EMİNİM şu an pek çok insan "Yahu neler oluyor?", "Tansiyon niye böyle bir anda fırladı?", "Kim kiminle hesaplaşma içinde?", "Kimler kimlerle birlikte?" sorularına cevap aramakta.
Gerçekten TEMPO bir anda yükseldi ve herkesi içine çekiverdi... TREND TOPIC olan olaylara girersem konu tam olarak anlaşılmaz.
Burada önemli olan ÜST KURGU'ydu! Bakılması gereken de orası diye düşünmekteyim...

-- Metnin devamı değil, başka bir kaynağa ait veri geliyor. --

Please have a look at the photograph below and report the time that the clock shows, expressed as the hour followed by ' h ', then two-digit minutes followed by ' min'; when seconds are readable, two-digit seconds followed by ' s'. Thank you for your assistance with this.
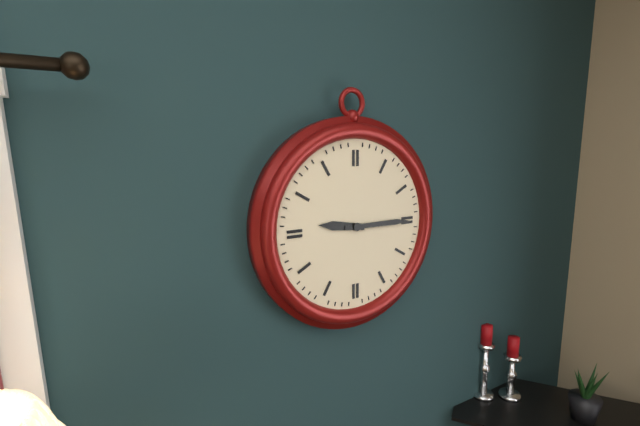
9 h 15 min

Örneklerle gidelim... Önce Fransa...
Fransa'da her rütbeden askerlerin bulunduğu grup, Cumhurbaşkanı Emmanuel Macron, bakanlar, milletvekilleri ve generallere hitaben yeni bir bildiri yayınladı.
"Ülkede iç savaş çıkacak.
Eğer iç savaş patlak verirse, ordu kendi topraklarında düzeni sağlar, çünkü ondan istenecektir... Aramızdan bazıları Afganistan, Mali, Orta Afrika ve diğer yerlerde düşman ateşini gördü.
Bazıları görev arkadaşlarını kaybetti. Topraklarımızda taviz verdiğiniz İslamcılığı yok etmek için canlarını ortaya koydular. SİVİL AYAKLANMLAR kapıda.
Ülke sessizce iç savaşa hazırlanıyor..." ifadeleri kullanıldı. Kaldı ki 21 Nisan'da yine çok sayıda emekli ve muvazzaf asker bir bildiri ile aşağı yukarı aynı şeyleri söylemişti...
Geçelim Ortadoğu'ya...
Mart ayının başlarında hiç olmayan oldu ve PAPA Francesco Irak'a sürpriz bir ziyaret düzenledi... Alışık olunan bir şey değildi.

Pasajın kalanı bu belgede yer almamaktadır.